Another quite obvious oversight in season six is the absence of Chelsy Davy, Harry’s years-long girlfriend, who he started dating in early 2004.

Instead, Harry is depicted as the jealous, immature brother, first equipping William with a condom as he heads off to uni – in front of the whole family, of course – then making digs at his older brother’s new relationship with Kate.

By excluding Chelsy from the narrative, it makes Harry seem like a loveless rogue who has absolutely nothing going for him.

3. He also struggled to come to terms with his mother’s death

By this point, “Willsmania” went beyond letters from obsessive teenage girls and contaminated the entire show. Peter Morgan daringly included some risque scenes involving our future king (perhaps he was trying to even the playing field). Regardless, it did feel to me that the whole season was verging on overt pro-William propaganda.

If it wasn’t already clear that Harry was but a footnote in this season, his involvement in the Met Police’s inquiry over Princess Diana’s death was all but omitted. We saw Charles give verbal answers to Mohamed Fayed’s various claims about the royal family’s involvement in the crash, as a forlorn William listened in and wrote his responses to the probe on a sheet of paper in the adjacent room.

By not showing Harry’s struggle, the show erases his experience and leads viewers to believe that William bore the brunt alone. In reality, Prince Harry battled with the stories and conspiracy theories surrounding his mother’s death – to the point he once believed she faked the fatal accident to avoid the press.
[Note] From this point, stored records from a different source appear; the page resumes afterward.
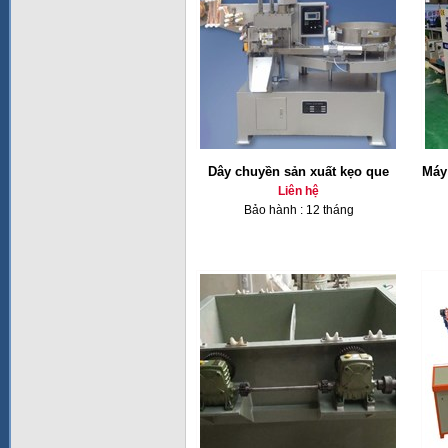
Dây chuyền sản xuất kẹo que
Máy
Liên hệ
Bảo hành : 12 tháng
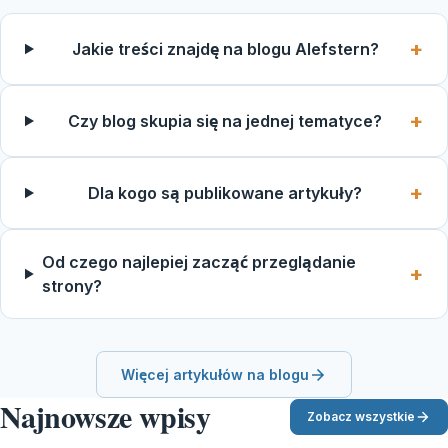
Jakie treści znajdę na blogu Alefstern?
Czy blog skupia się na jednej tematyce?
Dla kogo są publikowane artykuły?
Od czego najlepiej zacząć przeglądanie
strony?
Więcej artykułów na blogu
Najnowsze wpisy
Zobacz wszystkie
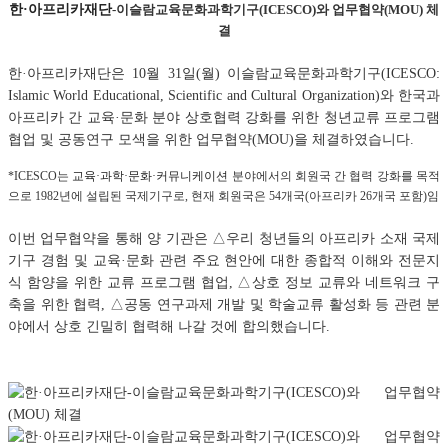
한·아프리카재단
-이슬람교육문화과학기구(ICESCO)와 업무협약(MOU) 체
결
한·아프리카재단은 10월 31일(월) 이슬람교육문화과학기구(ICESCO:
Islamic World Educational, Scientific and Cultural Organization)와 한국과
아프리카 간 교육
·
문화
분야 상호협력 강화를 위한 청년교류 프로그램
협업 및 공동연구 모색을 위한 업무협약(MOU)을 체결하였습니다.
*ICESCO는
교육·과학·문화·커뮤니케이션
분야에서의 회원국 간 협력 강화를 목적
으로 1982년에 설립된 국제기구로, 현재 회원국은 54개국(아프리카 26개국 포함)임
이번 업무협약을 통해 양 기관은 △우리 청년들의 아프리카 소재 국제
기구 경험 및 교육·문화 관련 주요 현안에 대한 종합적 이해와 전문지
식 함양을 위한 교류 프로그램 협업, △상호 정보 교류와 네트워크 구
축을 위한 협력, △공동 연구과제 개발 및 학술교류 활성화 등 관련 분
야에서 상호 긴밀히 협력해 나갈 것에 합의했습니다.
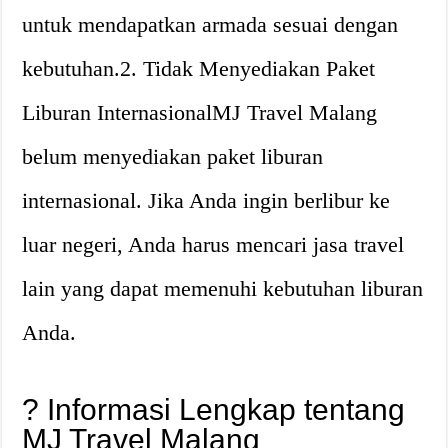
untuk mendapatkan armada sesuai dengan
kebutuhan.2. Tidak Menyediakan Paket
Liburan InternasionalMJ Travel Malang
belum menyediakan paket liburan
internasional. Jika Anda ingin berlibur ke
luar negeri, Anda harus mencari jasa travel
lain yang dapat memenuhi kebutuhan liburan
Anda.
? Informasi Lengkap tentang
MJ Travel Malang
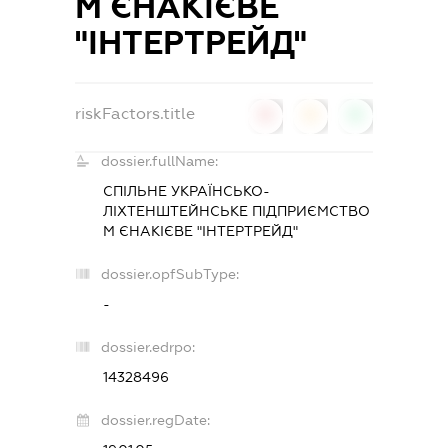
М ЄНАКІЄВЕ
"ІНТЕРТРЕЙД"
riskFactors.title
0
0
0
dossier.fullName:
СПІЛЬНЕ УКРАЇНСЬКО-
ЛІХТЕНШТЕЙНСЬКЕ ПІДПРИЄМСТВО
М ЄНАКІЄВЕ "ІНТЕРТРЕЙД"
dossier.opfSubType:
-
dossier.edrpo:
14328496
dossier.regDate:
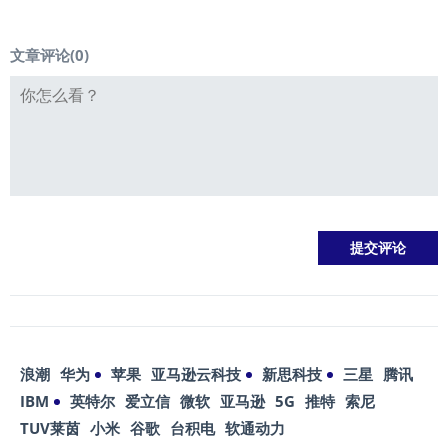
文章评论(
0
)
浪潮
华为
苹果
亚马逊云科技
新思科技
三星
腾讯
IBM
英特尔
爱立信
微软
亚马逊
5G
推特
索尼
TUV莱茵
小米
谷歌
台积电
软通动力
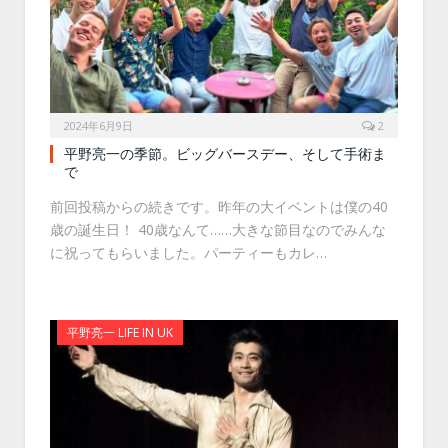
2024年6月9日
2
平野亮一の季節。ビッグバースデー、そして手術ま
で
前回投稿からの続きです。昨年の大イベントは僕の40
歳の誕生日！ 40歳なんて……大きな節目なのでみんな
に祝ってもらいました。パーティーもカレ…
平野亮一 LIFE IN UK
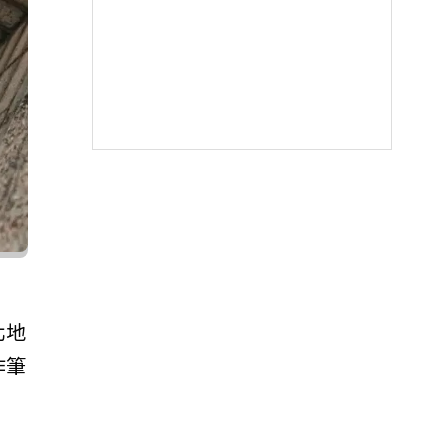
北地
作筆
He’s spoken countless times about the mental toll it had on him, in addition to the way his family dealt with it.

4. The Nazi costume debacle

The only thing more tone deaf and obnoxious than a “natives and colonials” party is wearing a swastika armband to a “natives and colonials” party. But that is indeed what Harry did back in 2005, as he attended a bash thrown by his Olympian friend, Richard Meade.

Now, it’s not that the Netflix show was wrong to include this storyline – it was quite a defining moment in young Harry’s life, after all. But it does feel shoe-horned in considering we haven’t seen anything else of him all season.

What’s more is the lack of punishment from the royal family’s side. We see the paper headlines berating the young prince and we hear of Charles sending Harry out to the pigsty to clean up their mess, but other than that, the whole ordeal is simply laughed off and dismissed as a minor error of judgement – boys will be boys, etc.

At one point, Prince Philip is heard making a call to the fancy dress shop located in the Cotswolds, where Harry picked up the apparel in the first place – not to condemn them for having such a costume to rent, but to give them a talking to about the factual inaccuracies of the get up.

Not that it absolves him of his clear wrongdoing, but Harry also visited a Holocaust survivor and the chief rabbi in London – neither of which were covered in the show.

5. Wills and Kate ‘egging him on’

Just as the real Duke of Sussex wrote about the incident in his memoir, Spare, and spoke about it in his and Meghan’s six-part Netflix documentary earlier this year, The Crown seems to underplay the infamous costume calamity and place blame on the heir to the throne and his now-wife.

While Harry considers the move one the “biggest mistakes” of his life, he also believes his brother willed him on, stating in the book that he “phoned Willy and Kate, asked what they thought”. Not only does he purport that they directed him to wear the Nazi uniform, he also claims that they both “howled” over the decision.

This is echoed in the show, with a feeble attempt from Kate to get Harry to ditch the swastika, and William replying: “Oh, come on. Wearing the outfit doesn’t make him a Nazi. Isn’t that the joke?”

But Prince Harry was 20 at the time – old enough to know right from wrong, and old enough to be aware of the insensitivity of his actions. It’s about time he took accountability and stopped trying to shift the blame, even if in fictional form.